### Page text

Monday 8 June 2020

The Comedy of Errors: Purple Om - Armageddon [Mix 2] (28 June 1992)



Sent to Peel by “Two people who live in a caravan in Cornwall, according to the letter they sent me”, John was a little unconvinced that the music matched up to the title.  However, I think that Simon Posford and Nick Dixon were more focussed on the none-more-1992 concerns about deforestation than they were on trying to bag a future spot alongside Aerosmith on the soundtrack of Michael Bay’s 1998 magnum opus.

The vibe here is for the most part New Age dance, but Purple Om sneak through plenty of diverting surprises which lift this track up for higher attention.  The doomy bell sounds running alongside the exotic birdsong set the scene of an Eden being prepped for upheaval. The metallic, gated synth riff sounds for all the world like articulated lorries pulling themselves into position to begin unloading the equipment needed to begin paving over the rainforests and putting up the office blocks. Then there’s the bass riff which bubbles away like the wildlife of the forest taking up positions to defend their turf and call out to each other about the coming encroachment, which is first evidenced around the 2:15 mark as guitars ring out like chainsaws being made ready to start cutting a swathe through the vegetation.  Sonically, the track is tremendously warm and the fact that it leans so heavily on analogue instrumentation amid the beats and effects helps to convey the sense of an eco-system being simultaneously defiled and attempting to protect itself.  There’s also something quintessentially British about the fact that while Joni Mitchell might have predicted this kind of despoliation while sitting on the porch in Laurel Canyon; it took two blokes cooped up in a caravan on Kenwyn Caravan Park in Truro (I hope...) to envisage the actual building site.

######

Parts of the exercise:
- A) Reproduce the stretch of the Purple Om post from "Monday 8 June" through "1998 magnum opus.", changing "caravan" to "camper van" wherever it occurs.
- B) Go on with the Purple Om post from the point where it stops.

### Data under study

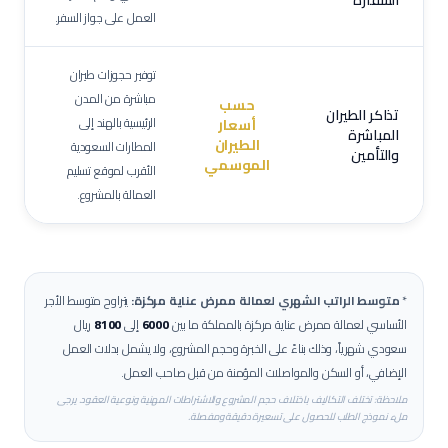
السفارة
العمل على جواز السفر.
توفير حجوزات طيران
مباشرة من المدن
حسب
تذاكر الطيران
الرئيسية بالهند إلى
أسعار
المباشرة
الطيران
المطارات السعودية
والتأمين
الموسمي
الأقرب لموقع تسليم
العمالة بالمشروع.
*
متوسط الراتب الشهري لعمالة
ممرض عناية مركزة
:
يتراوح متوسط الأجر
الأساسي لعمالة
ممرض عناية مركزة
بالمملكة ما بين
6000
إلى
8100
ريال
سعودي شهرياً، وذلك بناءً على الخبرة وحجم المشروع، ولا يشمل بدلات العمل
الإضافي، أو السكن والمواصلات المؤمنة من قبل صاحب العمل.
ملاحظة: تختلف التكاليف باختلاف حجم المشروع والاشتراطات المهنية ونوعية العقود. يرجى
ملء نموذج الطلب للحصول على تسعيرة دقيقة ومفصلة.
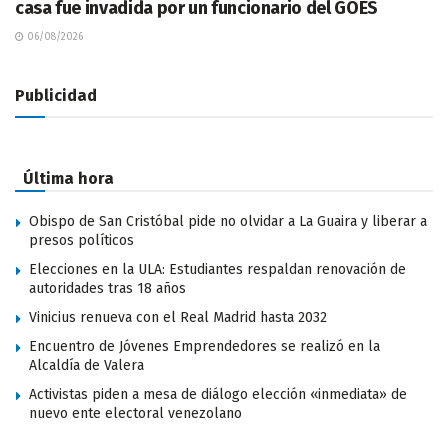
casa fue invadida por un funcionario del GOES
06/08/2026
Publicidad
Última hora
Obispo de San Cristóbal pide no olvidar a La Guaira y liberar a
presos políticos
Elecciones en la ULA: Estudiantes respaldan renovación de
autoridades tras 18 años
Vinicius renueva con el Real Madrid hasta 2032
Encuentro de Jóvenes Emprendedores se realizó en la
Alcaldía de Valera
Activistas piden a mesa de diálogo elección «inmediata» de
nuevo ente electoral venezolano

######
### Data under study

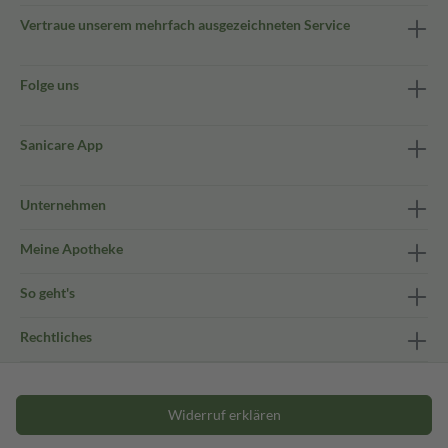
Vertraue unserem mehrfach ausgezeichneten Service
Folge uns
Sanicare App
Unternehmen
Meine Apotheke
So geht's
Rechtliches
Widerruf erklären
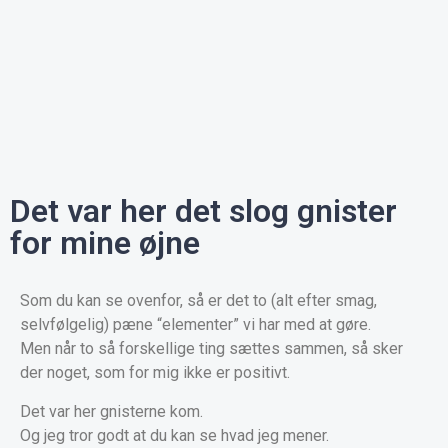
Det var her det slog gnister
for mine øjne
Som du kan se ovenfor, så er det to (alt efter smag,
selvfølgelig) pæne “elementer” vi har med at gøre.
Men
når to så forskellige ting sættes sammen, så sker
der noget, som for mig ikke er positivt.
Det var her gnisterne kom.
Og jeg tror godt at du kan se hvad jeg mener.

######

Answer list:
- A)
Monday 8 June 2020

The Comedy of Errors: Purple Om - Armageddon [Mix 2] (28 June 1992)



Sent to Peel by “Two people who live in a camper van in Cornwall, according to the letter they sent me”, John was a little unconvinced that the music matched up to the title.  However, I think that Simon Posford and Nick Dixon were more focussed on the none-more-1992 concerns about deforestation than they were on trying to bag a future spot alongside Aerosmith on the soundtrack of Michael Bay’s 1998 magnum opus.

- B)
Armageddon never saw commercial release, though I would hope that as Cornish residents, Purple Om would have maybe dropped white labels into some of the local record shops for discerning collectors to take home to their record collections (which would have ruled me out in 1992, for sure). The disc Peel received had five mixes on it, all of which can be sought out on YouTube.  He played Mix 2 on the 28/6/92 BFBS show, but Mix 1 contained vocals which emphasised the message that the  destruction of the title was playing out around us.  “Running away from a life to say/Escaping from the world I’m leaving”. A brilliant one-off that borrows the jagged intensity of 70 Gwen Party and looks ahead to the analogue/digital wonders of future Peel favourites like Hint

Video courtesy of Giant Kettle
Lyrics copyright of their authors.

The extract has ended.